Yogi Berra. (n.d.). BrainyQuote.com. Retrieved July 29, 2015, from BrainyQuote.com Web site: http://www.brainyquote.com/quotes/quotes/y/yogiberra391900.html
The American stock market has been anticipating the Federal Reserve Bank (the Fed) raising its Fed Funds Rate for several years at this point. And what a point it is…..how about nine (9) years since the rate has been cut to its current low rate. Let’s not quibble, the current Fed funds rate is and has been about ZERO % for this long length of time. The American saver has literally only earned pennies on thousands of dollars of savings. On the other hand, anyone borrowing money has NOT paid a very high interest rate on loans. In fact, people have been able to buy cars at ZERO % interest. Now if the borrower isn’t paying any interest, how can the saver EARN any interest.!!! Talk about a “Catch 22.”

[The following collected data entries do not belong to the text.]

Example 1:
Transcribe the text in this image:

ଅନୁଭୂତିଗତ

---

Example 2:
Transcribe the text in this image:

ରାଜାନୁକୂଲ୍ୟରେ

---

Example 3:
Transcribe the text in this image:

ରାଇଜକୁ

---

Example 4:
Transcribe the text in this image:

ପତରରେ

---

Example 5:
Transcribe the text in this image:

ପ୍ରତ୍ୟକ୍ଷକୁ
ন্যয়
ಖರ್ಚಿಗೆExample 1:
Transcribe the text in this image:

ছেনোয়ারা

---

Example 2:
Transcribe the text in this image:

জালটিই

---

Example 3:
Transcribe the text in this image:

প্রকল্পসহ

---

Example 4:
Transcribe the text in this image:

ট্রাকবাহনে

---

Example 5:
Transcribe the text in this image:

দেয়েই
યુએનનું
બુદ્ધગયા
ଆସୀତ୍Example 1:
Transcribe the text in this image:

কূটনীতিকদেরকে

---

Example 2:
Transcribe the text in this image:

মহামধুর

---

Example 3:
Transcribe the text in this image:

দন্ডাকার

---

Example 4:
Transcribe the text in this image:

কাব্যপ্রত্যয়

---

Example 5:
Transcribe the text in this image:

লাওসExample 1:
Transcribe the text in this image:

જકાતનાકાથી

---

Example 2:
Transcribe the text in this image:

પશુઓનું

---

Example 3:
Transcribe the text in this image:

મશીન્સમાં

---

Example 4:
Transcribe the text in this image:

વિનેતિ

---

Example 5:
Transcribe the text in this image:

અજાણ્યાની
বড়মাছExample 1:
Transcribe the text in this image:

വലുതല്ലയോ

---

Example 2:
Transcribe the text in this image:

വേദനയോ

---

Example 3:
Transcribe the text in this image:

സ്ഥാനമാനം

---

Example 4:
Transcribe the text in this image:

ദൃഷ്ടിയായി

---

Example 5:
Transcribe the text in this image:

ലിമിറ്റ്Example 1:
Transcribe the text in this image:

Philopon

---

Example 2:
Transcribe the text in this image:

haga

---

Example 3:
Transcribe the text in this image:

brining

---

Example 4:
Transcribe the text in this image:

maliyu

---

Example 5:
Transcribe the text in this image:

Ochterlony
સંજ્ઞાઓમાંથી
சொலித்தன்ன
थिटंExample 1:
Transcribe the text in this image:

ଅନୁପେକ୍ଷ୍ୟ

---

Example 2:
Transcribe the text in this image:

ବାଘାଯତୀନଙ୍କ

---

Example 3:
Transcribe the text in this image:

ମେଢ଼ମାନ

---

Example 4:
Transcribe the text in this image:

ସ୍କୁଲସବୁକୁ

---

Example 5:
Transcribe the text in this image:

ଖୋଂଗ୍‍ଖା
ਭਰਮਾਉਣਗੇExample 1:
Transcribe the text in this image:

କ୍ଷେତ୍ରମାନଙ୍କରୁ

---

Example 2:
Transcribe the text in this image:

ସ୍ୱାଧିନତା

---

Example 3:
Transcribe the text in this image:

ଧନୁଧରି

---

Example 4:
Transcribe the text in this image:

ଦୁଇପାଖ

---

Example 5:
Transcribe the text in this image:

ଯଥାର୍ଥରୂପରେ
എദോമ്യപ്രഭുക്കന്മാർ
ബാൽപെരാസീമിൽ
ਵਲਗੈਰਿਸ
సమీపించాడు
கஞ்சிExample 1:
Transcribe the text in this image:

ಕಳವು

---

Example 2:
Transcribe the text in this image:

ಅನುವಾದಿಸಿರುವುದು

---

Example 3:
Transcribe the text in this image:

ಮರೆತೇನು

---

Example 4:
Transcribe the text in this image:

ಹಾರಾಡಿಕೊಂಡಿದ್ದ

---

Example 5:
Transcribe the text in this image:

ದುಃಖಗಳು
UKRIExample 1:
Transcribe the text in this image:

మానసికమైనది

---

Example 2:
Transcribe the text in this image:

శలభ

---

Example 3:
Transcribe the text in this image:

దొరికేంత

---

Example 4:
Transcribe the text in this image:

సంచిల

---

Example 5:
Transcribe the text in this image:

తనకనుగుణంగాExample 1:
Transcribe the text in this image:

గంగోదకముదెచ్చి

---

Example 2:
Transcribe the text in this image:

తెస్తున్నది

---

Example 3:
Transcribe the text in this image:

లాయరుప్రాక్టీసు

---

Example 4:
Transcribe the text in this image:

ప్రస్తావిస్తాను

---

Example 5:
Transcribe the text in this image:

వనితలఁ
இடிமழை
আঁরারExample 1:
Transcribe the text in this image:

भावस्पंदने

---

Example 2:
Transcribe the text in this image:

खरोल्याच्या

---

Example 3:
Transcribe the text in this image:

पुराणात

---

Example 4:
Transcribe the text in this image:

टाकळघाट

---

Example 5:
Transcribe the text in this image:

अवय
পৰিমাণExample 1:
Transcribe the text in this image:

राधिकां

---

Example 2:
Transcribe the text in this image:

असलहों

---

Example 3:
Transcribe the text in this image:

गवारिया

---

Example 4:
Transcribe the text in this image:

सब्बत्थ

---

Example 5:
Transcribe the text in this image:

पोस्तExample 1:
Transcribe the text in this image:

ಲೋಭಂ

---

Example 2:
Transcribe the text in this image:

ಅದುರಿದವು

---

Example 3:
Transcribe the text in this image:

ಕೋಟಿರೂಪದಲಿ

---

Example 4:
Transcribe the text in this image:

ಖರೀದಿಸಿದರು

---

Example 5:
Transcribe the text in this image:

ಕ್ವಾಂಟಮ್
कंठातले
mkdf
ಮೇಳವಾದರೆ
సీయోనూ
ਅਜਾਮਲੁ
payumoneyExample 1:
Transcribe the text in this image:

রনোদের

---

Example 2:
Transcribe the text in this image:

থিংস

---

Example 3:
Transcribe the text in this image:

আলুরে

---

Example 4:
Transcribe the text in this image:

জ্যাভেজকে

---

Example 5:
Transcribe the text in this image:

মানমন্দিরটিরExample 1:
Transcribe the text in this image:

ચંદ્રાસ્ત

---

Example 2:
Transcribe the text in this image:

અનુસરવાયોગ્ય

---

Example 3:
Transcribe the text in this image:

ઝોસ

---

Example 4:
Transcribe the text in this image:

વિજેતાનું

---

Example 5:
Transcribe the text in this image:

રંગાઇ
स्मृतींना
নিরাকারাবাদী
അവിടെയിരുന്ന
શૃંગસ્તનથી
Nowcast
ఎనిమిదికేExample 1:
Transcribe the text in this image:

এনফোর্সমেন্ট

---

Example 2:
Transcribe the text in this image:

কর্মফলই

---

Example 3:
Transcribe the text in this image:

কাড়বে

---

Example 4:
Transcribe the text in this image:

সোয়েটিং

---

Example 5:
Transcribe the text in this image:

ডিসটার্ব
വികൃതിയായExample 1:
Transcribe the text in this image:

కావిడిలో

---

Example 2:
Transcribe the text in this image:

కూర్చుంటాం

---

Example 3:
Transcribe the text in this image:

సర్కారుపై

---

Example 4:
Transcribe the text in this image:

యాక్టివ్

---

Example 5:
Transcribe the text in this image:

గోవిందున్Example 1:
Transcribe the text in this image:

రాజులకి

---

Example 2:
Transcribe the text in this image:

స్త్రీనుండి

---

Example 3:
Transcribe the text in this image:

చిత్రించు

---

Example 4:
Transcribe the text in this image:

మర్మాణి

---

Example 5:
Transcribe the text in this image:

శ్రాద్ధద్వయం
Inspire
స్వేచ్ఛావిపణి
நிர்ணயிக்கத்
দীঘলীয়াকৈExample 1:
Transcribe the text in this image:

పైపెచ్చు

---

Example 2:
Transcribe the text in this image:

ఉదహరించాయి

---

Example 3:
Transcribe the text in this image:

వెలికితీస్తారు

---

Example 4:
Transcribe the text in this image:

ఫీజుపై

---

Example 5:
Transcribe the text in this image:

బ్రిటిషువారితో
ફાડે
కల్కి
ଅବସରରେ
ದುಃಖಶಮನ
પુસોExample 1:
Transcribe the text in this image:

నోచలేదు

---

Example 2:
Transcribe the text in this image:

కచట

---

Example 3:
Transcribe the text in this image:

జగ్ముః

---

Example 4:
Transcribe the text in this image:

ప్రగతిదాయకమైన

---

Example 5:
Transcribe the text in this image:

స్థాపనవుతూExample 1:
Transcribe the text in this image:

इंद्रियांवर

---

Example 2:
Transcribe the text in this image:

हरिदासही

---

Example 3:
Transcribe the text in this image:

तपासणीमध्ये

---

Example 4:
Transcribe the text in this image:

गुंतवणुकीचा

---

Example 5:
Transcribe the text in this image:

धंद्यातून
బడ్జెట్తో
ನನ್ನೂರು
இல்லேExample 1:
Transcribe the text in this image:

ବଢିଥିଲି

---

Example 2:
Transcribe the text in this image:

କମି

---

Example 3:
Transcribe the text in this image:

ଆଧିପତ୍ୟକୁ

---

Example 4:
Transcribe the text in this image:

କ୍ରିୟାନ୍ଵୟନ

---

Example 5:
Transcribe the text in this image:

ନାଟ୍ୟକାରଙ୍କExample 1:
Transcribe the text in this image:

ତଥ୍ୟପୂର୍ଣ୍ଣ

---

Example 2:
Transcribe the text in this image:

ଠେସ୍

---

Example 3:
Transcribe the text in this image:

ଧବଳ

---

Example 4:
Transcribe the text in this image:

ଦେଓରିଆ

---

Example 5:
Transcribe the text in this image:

catch-22. (n.d.). Dictionary.com Unabridged. Retrieved July 29, 2015, from Dictionary.com website: http://dictionary.reference.com/browse/catch-22
I wanted to give a fairly simple definition of the Federal Funds Rate and how it affects the American economy and perhaps the global economy. As I’ve discovered, there is no “fairly simple” explanation because the Fed funds rate is used in conjunction with other monetary policy rates to regulate the U.S. banking system. I can say that “basically” the Fed funds rate is an overnight rate used to determine the amount of amount charged to banks to borrow money literally “overnight”. The Investopedia website has a short animated presentation to explain the difference between the Federal Funds Rate and the Discount Rate. Be sure to scroll down the page a little to find the animation. Both rates may be used to manipulate interest rates.
What are the tools of U.S. monetary policy?
“Because the recent recession was so severe, the Fed used a number of extraordinary monetary policy tools that are not part of its traditional toolkit.” On the Federal Reserve Bank of San Francisco’s website, there is a definition of the monetary tools used to contain the economic disaster staring the U.S. Government and U.S. banking institutions in the face. The usual tools include: open market operations, the discount rate, reserve requirements and interest on reserves.